• EXERCISES TO COMPLETE:
a - From the commentary on Bartleby, reproduce the passage that runs from "The narrator senses" to "to help Bartleby.".
b - According to the commentary on Bartleby, where was the narrator going on the day his pity turned to revulsion?
c - List every distinct page number or page range that the commentary on Bartleby gives in parentheses.

• PAGE EXCERPT:
Bartleby and the narrator are more real, but both of them also have powerful allegorical roles. Note that these two share an office room, just as Nippers and Turkey do. Increasingly, Bartleby is described in ghostly terms, and a perceptive reader will soon realize that the ghost is in some ways the narrator's phantom double. Note how often we see Bartleby as phantom, as when the narrator roars his name until he appears: "Like a very ghost, agreeably to the the laws of magical invocation, at the third summons, he appeared at the entrance of his hermitage" (19). Later, we learn that Bartleby haunts the building. Like a ghost, he lives in the office when no one else is there, when Wall Street is a desert, a landscape both completely unnatural and forlornly empty.
The narrator senses that there are parallels between himself and the scrivener, and Bartleby's gloom infects him: "Before, I had never experienced aught but a not unpleasing sadness. The bond of a common humanity now drew me irresistibly to gloom. A fraternal melancholy! For both I and Bartleby were sons of Adam" (23). Bartleby's plight draws the narrator into depths of feeling that he did not know he was capable of. Part of Bartleby's power over the narrator is that he somehow sees Bartleby as a part of himself. He, too, has been forced to adapt to the business world. But while he has adapted and gone through the consequent numbing (previous unable to feel more than a "not unpleasing sadness"), Bartleby has been bludgeoned to exhaustion. Nothing pleases him about this world. The narrator, at different times, wants to help Bartleby.
But we have been warned that the narrator is a safe man who thinks the easiest path is also the best. His pity for Bartleby turns to revulsion (see the passage from pp. 24-25, above). The narrator's plight works through the themes of responsibility and compassion. His obligations, in one sense, are nothing. But as far as Bartleby is a living, suffering being, and that both men are "sons of Adam," the narrator arguably should do all that he can. To what extent is the narrator supposed to help the melancholic scrivener? Has he failed as a human being if he has done any less than all he can?
After asserting that after a certain point, pity becomes revulsion, he defends the transformation: "They err who would assert that invariably this is owing to the inherent selfishness of the human heart. It rather proceeds from a certain hopelessness of remedying excessive and organic ill" (24-25). Yet the narrator goes on to describe the transformation as defensive. Although he denies the charge that the pity-to-revulsion change is due to selfishness, his explanation of the motives behind it seem like little more than a selfishness that is philosophically justified. At work here is what Toni Morrison (an admirer of Melville) would call a shortage of love. Ironically, on the day his pity turns to revulsion, the narrator was on his way to Church. The narrator never does make it to Church that day, and the symbolism is obvious. Though he was on his way to see a celebrity preacher, religion's highest ideals do not win a place in the narrator's heart: Melville, as he does in many of his works, is taking a small jab at religion and its inability to change men meaningfully for the better. The narrator will try to help Bartleby return home, but we will see that there are limits to what he feels he can do.

• EXERCISE DATA:

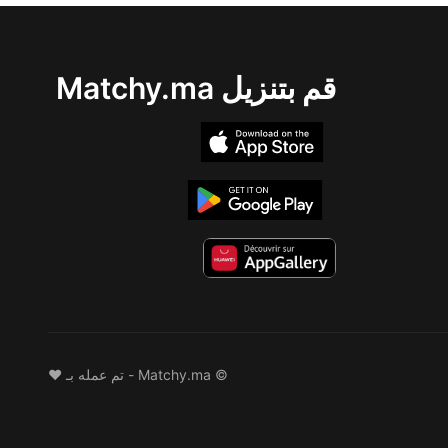
قم بتنزيل Matchy.ma
© Matchy.ma - تم عمله بـ ❤️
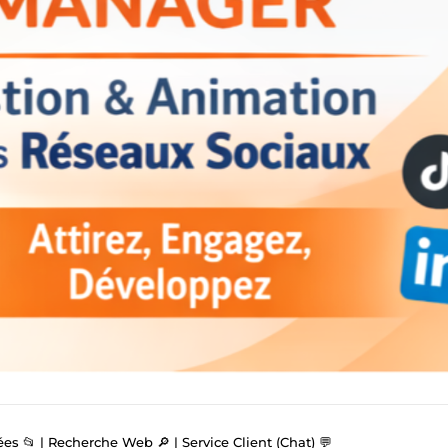
es 📂 | Recherche Web 🔎 | Service Client (Chat) 💬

• ANSWERS FOR THIS EXERCISE:
a -
The narrator senses that there are parallels between himself and the scrivener, and Bartleby's gloom infects him: "Before, I had never experienced aught but a not unpleasing sadness. The bond of a common humanity now drew me irresistibly to gloom. A fraternal melancholy! For both I and Bartleby were sons of Adam" (23). Bartleby's plight draws the narrator into depths of feeling that he did not know he was capable of. Part of Bartleby's power over the narrator is that he somehow sees Bartleby as a part of himself. He, too, has been forced to adapt to the business world. But while he has adapted and gone through the consequent numbing (previous unable to feel more than a "not unpleasing sadness"), Bartleby has been bludgeoned to exhaustion. Nothing pleases him about this world. The narrator, at different times, wants to help Bartleby.

b - He was on his way to Church to see a celebrity preacher.

c - 19, 23, 24-25